L’actualité récente et l’histoire de ce continent ne peuvent qu’attester de ce phénomène. Elles contribuent à fragiliser l’harmonie et l’équilibre entre les différents pays d’Afrique. Néanmoins, des travaux particulièrement intéressants menés par E. Mutabazi donnent un éclairage sur l’unité culturelle Africaine, qui en dépit de sa diversité aux plans politique, économique, social et religieux, laissent entrevoir un système cohérent de valeurs, de règles partagées par un grand nombre de pays Africains.
Ce modèle permet de donner une vision fine et intéressante à la culture africaine qui à bien des égards mérite intérêt, en raison de la pertinence et de sa cohérence avec ce qu’est la réalité humaine. Il explique également, en dépit des difficultés rencontrées, les modes spécifiques de cohabitation et de coopération qui peuvent exister au sein de la culture africaine et dans quelle mesure ceux-ci constituent des mécanismes durables et efficaces, par delà les diversités.
Le premier socle de ce modèle tient dans la constitution d’un réseau relationnel et collectif d’interdépendance réciproque (à travers des dons et des contre-dons), où chacun dépend des autres pour traiter la plupart de ses problèmes et répondre à ses préoccupations quotidiennes (travail, récoltes, intégration de nouvelles compétences et savoir, gestion et traitement des informations…), pour assurer la cohésion et la survie de tous. Ainsi, dans la culture Africaine prise dans son ensemble, la question des « synergies humaines » est centrale. L’homme africain n’est pas seul pour agir, il s’appuie sur des forces collectives de diverses natures (famille, clans, réseau amical, environnement social) sur lequel il peut compter pour accomplir ses actions. Ainsi, s’il y a interdépendance, celle-ci est au service du développement et la mise en commun des synergies de tous.

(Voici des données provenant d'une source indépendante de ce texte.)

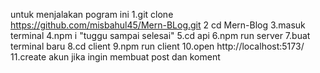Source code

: untuk menjalakan pogram ini
1.git clone https://github.com/misbahul45/Mern-BLog.git
2 cd Mern-Blog
3.masuk terminal
4.npm i "tuggu sampai selesai"
5.cd api
6.npm run server
7.buat terminal baru
8.cd client
9.npm run client
10.open http://localhost:5173/
11.create akun jika ingin membuat post dan koment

Un autre aspect de la culture africaine concerne la place particulière accordée aux « vieux », lorsque l’âge est associé à la sagesse et à l’exemplarité. En effet, dans beaucoup de pays d’Afrique, la vieillesse est valorisée : le « vieux » est respecté, car il a l’expérience de la vie et des relations sociales. Mais il n’est respecté que lorsqu’il le mérite. Autrement dit, la verticalité du pouvoir est contrebalancée par des critères très stricts en termes de légitimité que les « vieux » doivent réunir et exprimer au travers de leurs décisions et comportements.
Il est à noter que la verticalité du pouvoir (importance du chef) est souvent contrebalancée sur un plan horizontal par la circulation d’informations entre personnes de la même tranche d’âge (groupes de pairs). Ceux-ci se retrouvent régulièrement pour s’informer et apprendre les uns des autres. Ces échanges et les analyses critiques collectives au sein de ces groupes sont par conséquent une forme de contre-pouvoir qui le cas échéant peut déboucher sur la remise en cause du pouvoir du « chef » lorsque son comportement est jugé inadéquat.
Les travaux d’ E. Mutabazi contribuent ainsi à donner une approche relativement cohérente et équilibrée du modèle culturel africain qui dans un monde en perte de repères face à la globalisation des économies peut avoir valeur de sens et constituer une source de réflexion pour nous tous.